::: Material for the task :::
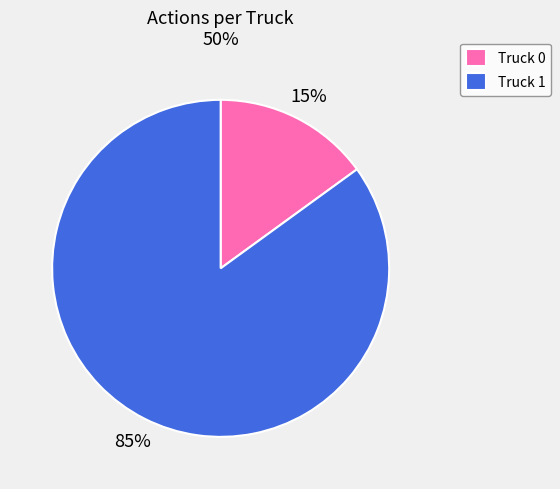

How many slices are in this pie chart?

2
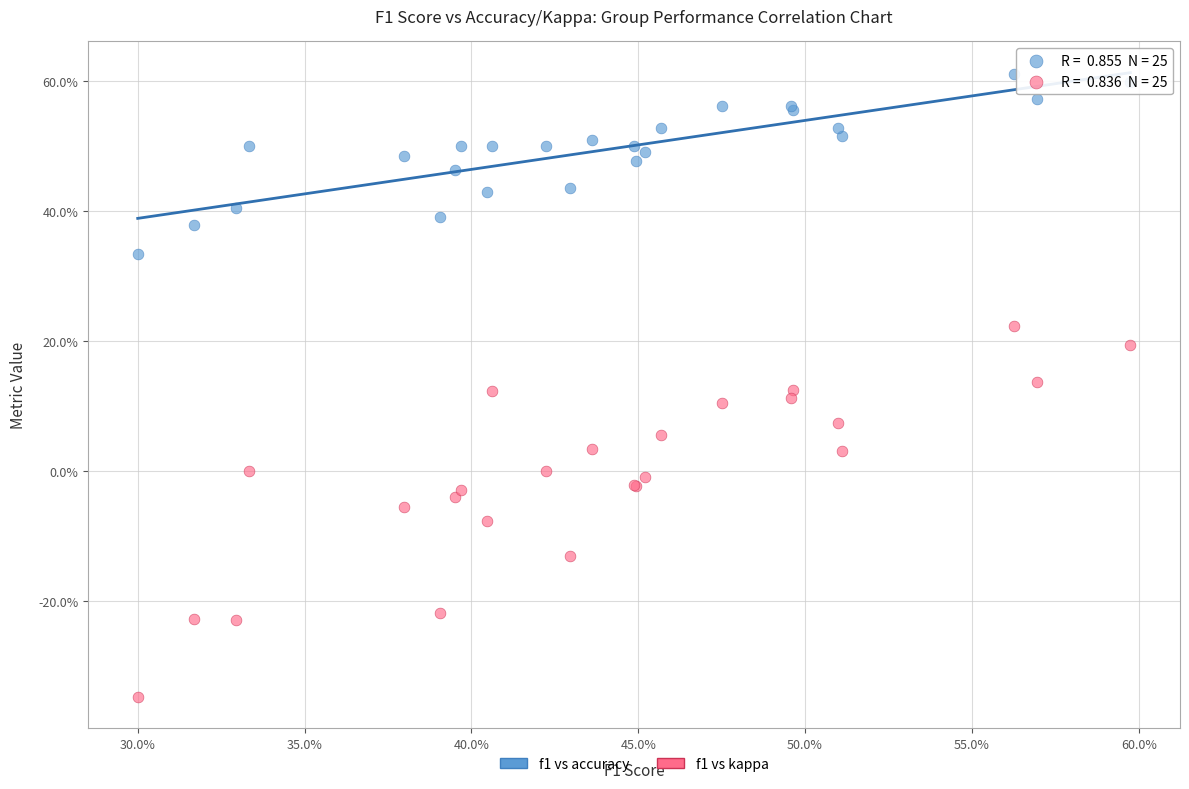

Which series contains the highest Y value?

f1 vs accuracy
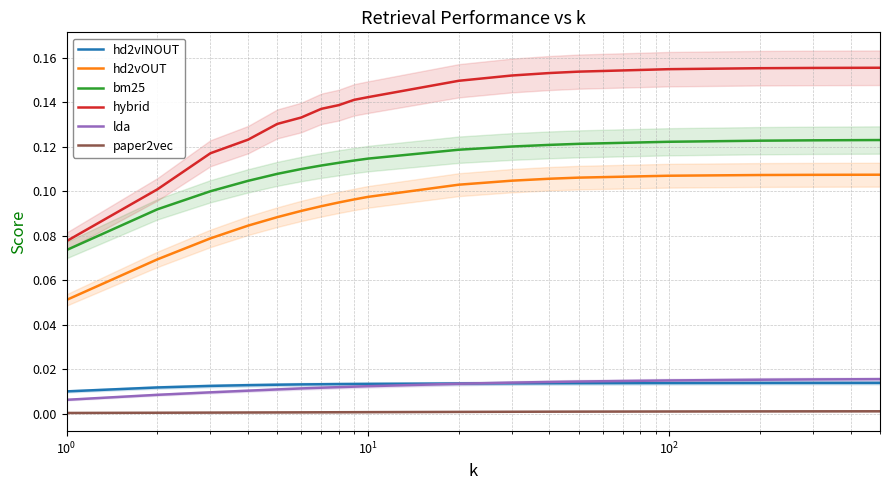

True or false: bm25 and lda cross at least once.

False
:::
Turn the lines from the one containing "f1 vs accuracy" through the last line into a numbered list, skipping blank lines and leaving out the pictures.

1. f1 vs accuracy
2. True or false: bm25 and lda cross at least once.
3. False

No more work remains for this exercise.